START SOURCE DATA

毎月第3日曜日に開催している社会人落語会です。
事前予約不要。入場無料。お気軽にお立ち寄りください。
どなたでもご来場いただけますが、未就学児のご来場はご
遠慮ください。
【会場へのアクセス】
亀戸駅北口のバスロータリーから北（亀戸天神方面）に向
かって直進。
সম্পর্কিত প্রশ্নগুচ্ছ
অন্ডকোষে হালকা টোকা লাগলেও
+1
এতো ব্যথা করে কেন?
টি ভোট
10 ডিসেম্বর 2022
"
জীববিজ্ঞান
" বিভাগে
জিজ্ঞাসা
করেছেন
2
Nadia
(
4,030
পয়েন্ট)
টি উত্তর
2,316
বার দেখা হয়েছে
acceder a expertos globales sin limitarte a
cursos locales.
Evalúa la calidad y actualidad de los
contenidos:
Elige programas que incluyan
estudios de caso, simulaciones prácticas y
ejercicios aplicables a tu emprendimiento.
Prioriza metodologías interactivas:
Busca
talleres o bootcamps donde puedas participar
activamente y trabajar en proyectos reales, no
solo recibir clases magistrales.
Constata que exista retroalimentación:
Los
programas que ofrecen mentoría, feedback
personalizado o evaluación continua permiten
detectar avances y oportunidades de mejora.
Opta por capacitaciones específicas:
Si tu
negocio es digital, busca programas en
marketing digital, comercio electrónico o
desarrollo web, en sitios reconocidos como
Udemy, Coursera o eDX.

END SOURCE DATA
START SOURCE DATA

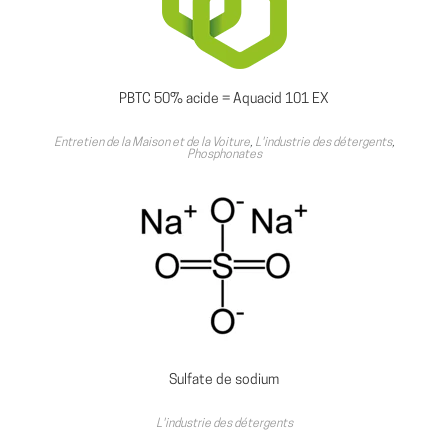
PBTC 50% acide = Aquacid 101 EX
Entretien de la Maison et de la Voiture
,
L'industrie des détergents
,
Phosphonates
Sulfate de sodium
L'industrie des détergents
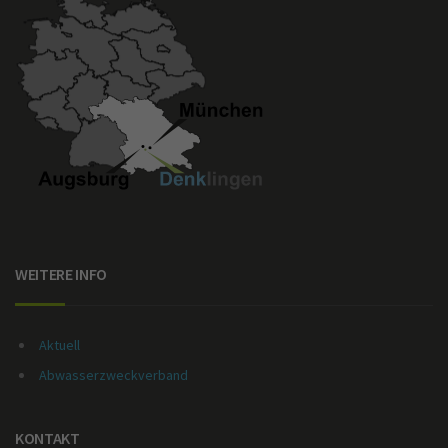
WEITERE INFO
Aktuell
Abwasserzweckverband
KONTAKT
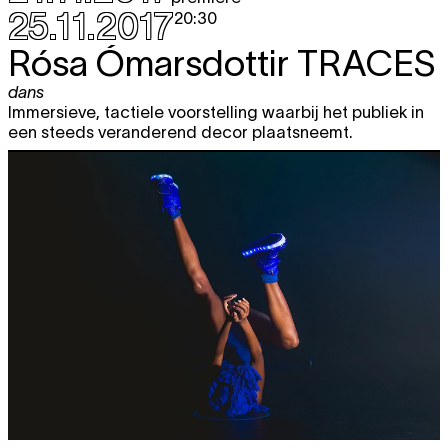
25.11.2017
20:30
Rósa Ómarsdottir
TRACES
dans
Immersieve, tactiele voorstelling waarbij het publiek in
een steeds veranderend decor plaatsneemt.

END SOURCE DATA
START SOURCE DATA

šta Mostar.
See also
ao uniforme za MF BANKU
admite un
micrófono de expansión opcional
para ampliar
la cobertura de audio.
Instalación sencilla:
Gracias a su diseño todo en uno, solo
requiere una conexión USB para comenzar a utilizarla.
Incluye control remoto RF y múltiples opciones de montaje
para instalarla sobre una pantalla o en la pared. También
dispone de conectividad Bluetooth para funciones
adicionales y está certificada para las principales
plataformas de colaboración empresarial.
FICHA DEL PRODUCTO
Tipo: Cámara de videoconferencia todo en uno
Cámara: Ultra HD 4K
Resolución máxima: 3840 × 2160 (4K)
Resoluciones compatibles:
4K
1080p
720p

END SOURCE DATA

> _WHAT THE TASK REQUIRES_
Where the string "para" turns up in a line of the data above, copy that whole line.

> _SOLUTION FOR THIS PROBLEM_
para ampliar
requiere una conexión USB para comenzar a utilizarla.
para instalarla sobre una pantalla o en la pared. También
dispone de conectividad Bluetooth para funciones
adicionales y está certificada para las principales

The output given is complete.